Nada de errado em escutar a opinião das crianças. No entanto, por mais que o texto do jornal explicite claramente que os jovens foram ouvidos por jornalistas, há muitas dúvidas se a opinião é realmente dos entrevistados mirins ou dos repórteres.

Esse problema é comum em matérias desse tipo, que tentam tornar adultos mais pueris ou fazer das crianças pessoas mais maduras do que elas realmente são. É comum os pais enviarem a opinião dos filhos aos jornais – o que geralmente resulta na opinião dos pais, induzindo os filhos a darem respostas automáticas e condicionadas para perguntas nas quais eles nunca pensaram. Não raramente, os pais respondem, de forma velada, pela criança, para que ela fale aquilo que os pais considerem adequado.

Mesmo que a redação do jornal tenha enviado repórteres para entrevistar as crianças, a deturpação da opinião pode facilmente acontecer, mesmo sem intenção. Quando o jovem entrevistado não formula boas respostas – ou respostas esperadas pelo entrevistador – as perguntas podem facilmente ser feitas de forma a ajudar a criança a responder aquilo que o jornal gostaria de ouvir. Não há maldade. A pauta precisa ser cumprida.

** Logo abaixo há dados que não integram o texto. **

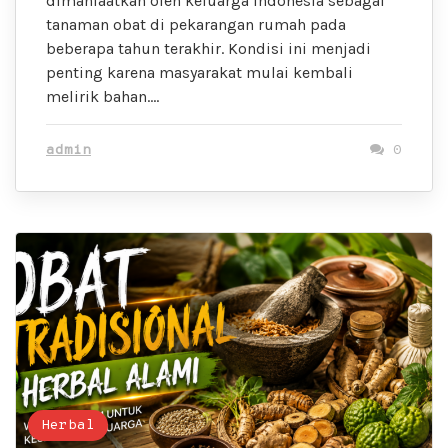
dimanfaatkan oleh keluarga Indonesia sebagai
tanaman obat di pekarangan rumah pada
beberapa tahun terakhir. Kondisi ini menjadi
penting karena masyarakat mulai kembali
melirik bahan….
admin
0
Herbal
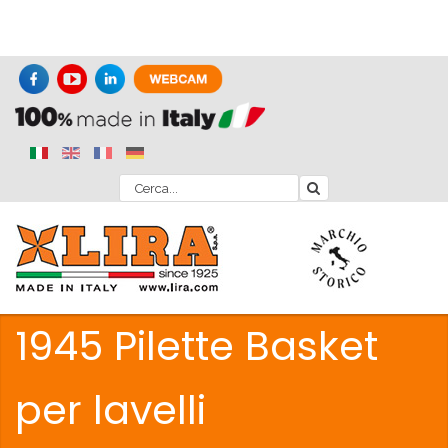
1945 Pilette Basket
per lavelli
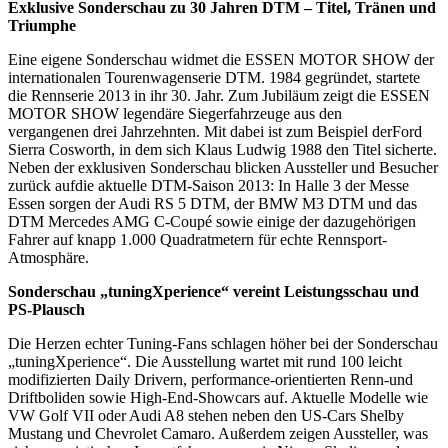
Exklusive Sonderschau zu 30 Jahren DTM – Titel, Tränen und
Triumphe
Eine eigene Sonderschau widmet die ESSEN MOTOR SHOW der
internationalen Tourenwagenserie DTM. 1984 gegründet, startete
die Rennserie 2013 in ihr 30. Jahr. Zum Jubiläum zeigt die ESSEN
MOTOR SHOW legendäre Siegerfahrzeuge aus den
vergangenen drei Jahrzehnten. Mit dabei ist zum Beispiel derFord
Sierra Cosworth, in dem sich Klaus Ludwig 1988 den Titel sicherte.
Neben der exklusiven Sonderschau blicken Aussteller und Besucher
zurück aufdie aktuelle DTM-Saison 2013: In Halle 3 der Messe
Essen sorgen der Audi RS 5 DTM, der BMW M3 DTM und das
DTM Mercedes AMG C-Coupé sowie einige der dazugehörigen
Fahrer auf knapp 1.000 Quadratmetern für echte Rennsport-
Atmosphäre.
Sonderschau „tuningXperience“ vereint Leistungsschau und
PS-Plausch
Die Herzen echter Tuning-Fans schlagen höher bei der Sonderschau
„tuningXperience“. Die Ausstellung wartet mit rund 100 leicht
modifizierten Daily Drivern, performance-orientierten Renn-und
Driftboliden sowie High-End-Showcars auf. Aktuelle Modelle wie
VW Golf VII oder Audi A8 stehen neben den US-Cars Shelby
Mustang und Chevrolet Camaro. Außerdem zeigen Aussteller, was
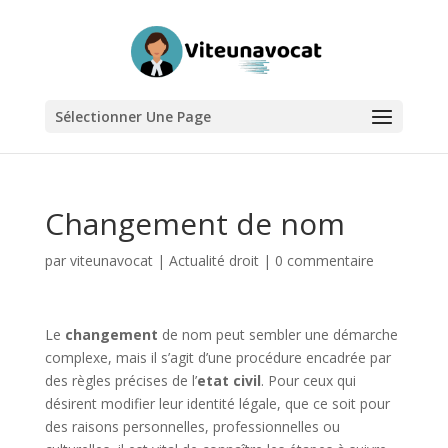
Sélectionner Une Page
Changement de nom
par
viteunavocat
|
Actualité droit
|
0 commentaire
Le
changement
de nom peut sembler une démarche
complexe, mais il s’agit d’une procédure encadrée par
des règles précises de l’
etat civil
. Pour ceux qui
désirent modifier leur identité légale, que ce soit pour
des raisons personnelles, professionnelles ou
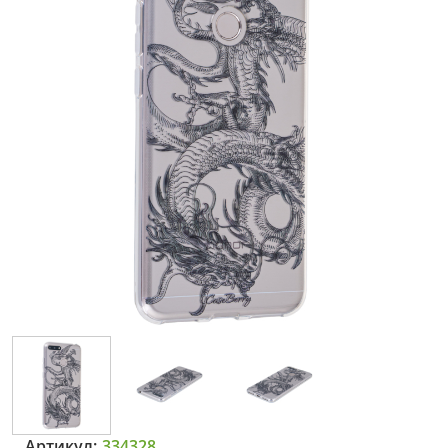
Артикул:
334328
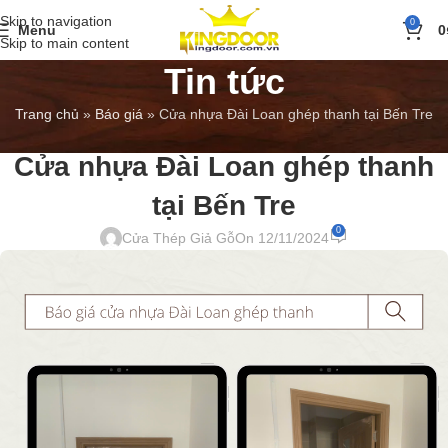
Skip to navigation
0
Menu
0
Skip to main content
Tin tức
Trang chủ
»
Báo giá
»
Cửa nhựa Đài Loan ghép thanh tại Bến Tre
BÁO GIÁ
,
TIN TỨC
Cửa nhựa Đài Loan ghép thanh
tại Bến Tre
0
Cửa Thép Giả Gỗ
On 12/11/2024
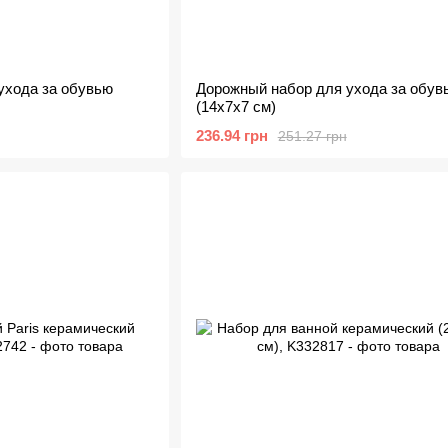
ухода за обувью
Дорожный набор для ухода за обув
(14х7х7 см)
236.94 грн
251.27 грн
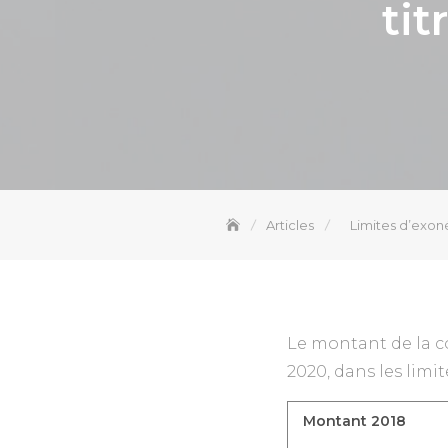
tit
Articles
Limites d’exoné
Le montant de la co
2020, dans les limit
Montant 2018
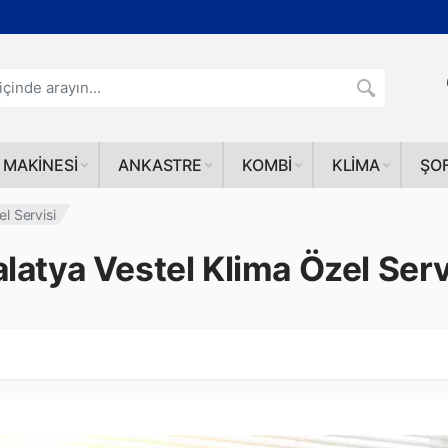
 MAKINESI
ANKASTRE
KOMBI
KLIMA
ŞO
l Servisi
latya Vestel Klima Özel Serv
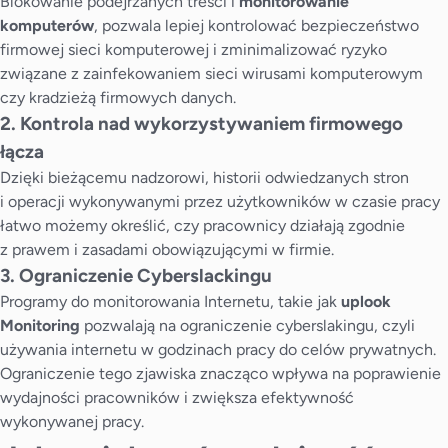
Blokowanie podejrzanych treści i
monitorowanie
komputerów
, pozwala lepiej kontrolować bezpieczeństwo
firmowej sieci komputerowej i zminimalizować ryzyko
związane z zainfekowaniem sieci wirusami komputerowym
czy kradzieżą firmowych danych.
2. Kontrola nad wykorzystywaniem firmowego
łącza
Dzięki bieżącemu nadzorowi, historii odwiedzanych stron
i operacji wykonywanymi przez użytkowników w czasie pracy
łatwo możemy określić, czy pracownicy działają zgodnie
z prawem i zasadami obowiązującymi w firmie.
3. Ograniczenie Cyberslackingu
Programy do monitorowania Internetu, takie jak
uplook
Monitoring
pozwalają na
ograniczenie cyberslakingu
, czyli
używania internetu w godzinach pracy do celów prywatnych.
Ograniczenie tego zjawiska znacząco wpływa na poprawienie
wydajności pracowników i zwiększa efektywność
wykonywanej pracy.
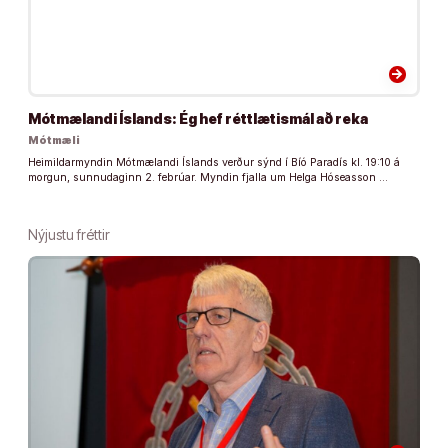
arrow_forward
Mótmælandi Íslands: Ég hef réttlætismál að reka
Mótmæli
Heimildarmyndin Mótmælandi Íslands verður sýnd í Bíó Paradís kl. 19:10 á
morgun, sunnudaginn 2. febrúar. Myndin fjalla um Helga Hóseasson …
Nýjustu fréttir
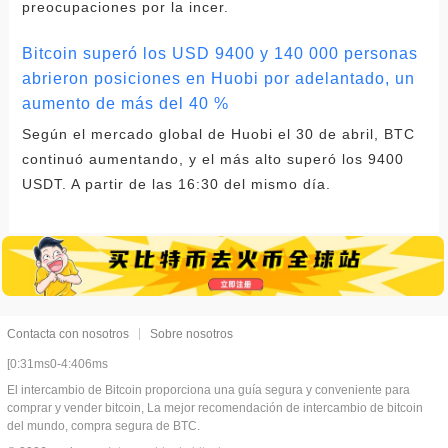
preocupaciones por la incer.
Bitcoin superó los USD 9400 y 140 000 personas
abrieron posiciones en Huobi por adelantado, un
aumento de más del 40 %
Según el mercado global de Huobi el 30 de abril, BTC
continuó aumentando, y el más alto superó los 9400
USDT. A partir de las 16:30 del mismo día.
Contacta con nosotros
Sobre nosotros
[0:31ms0-4:406ms
El intercambio de Bitcoin proporciona una guía segura y conveniente para
comprar y vender bitcoin, La mejor recomendación de intercambio de bitcoin
del mundo, compra segura de BTC.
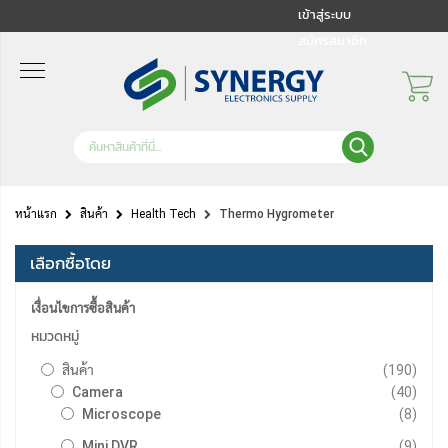
เข้าสู่ระบบ
สมัครสมาชิก
หน้าแรก
สินค้า
Health Tech
Thermo Hygrometer
เลือกซื้อโดย
เงื่อนไขการซื้อสินค้า
หมวดหมู่
รายกา
สินค้า
190
รายกา
Camera
40
รายกา
Microscope
8
รายกา
Mini DVR
9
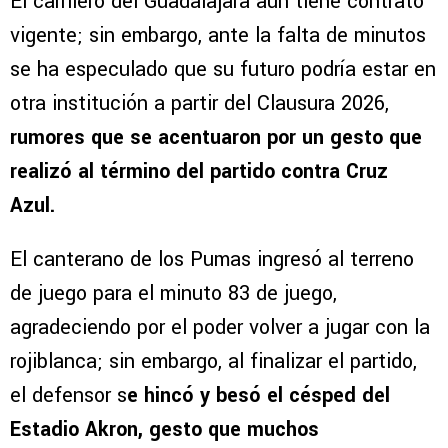
El carrilero del Guadalajara aún tiene contrato
vigente; sin embargo, ante la falta de minutos
se ha especulado que su futuro podría estar en
otra institución a partir del Clausura 2026,
rumores que se acentuaron por un gesto que
realizó al término del partido contra Cruz
Azul.
El canterano de los Pumas ingresó al terreno
de juego para el minuto 83 de juego,
agradeciendo por el poder volver a jugar con la
rojiblanca; sin embargo, al finalizar el partido,
el defensor s
e hincó y besó el césped del
Estadio Akron, gesto que muchos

É claro que pode ter ocorrido a coincidência de a reportagem ter encontrado várias crianças com elevado grau de opinião política, sintonizadas com os problemas da cidade e as obrigações de um prefeito – e que saibam expressar as ideias de forma clara. Mas matérias desse tipo deixam sempre a dúvida: será que as frases reproduzidas expressam realmente a opinião das crianças? Ou as ideias dos pais ou repórteres?

A solução é dar transparência ao método de apuração das informações. Explicar ao leitor quantas entrevistas foram feitas, quantas foram aproveitadas e quantas foram descartadas. Reproduzir com mais fidelidade as frases ditas pelas crianças, na ordem natural que elas foram formuladas e pronunciadas, corrigindo, eventualmente, somente erros de sintaxe.

Além disso, às crianças poderia ser dada a oportunidade de pensar sobre os temas centrais da reportagem antecipadamente, em uma aula especialmente formulada pelos professores. Assim, os jovens entrevistados estariam mais extrovertidos e seguros para responder, com naturalidade, as perguntas dos repórteres.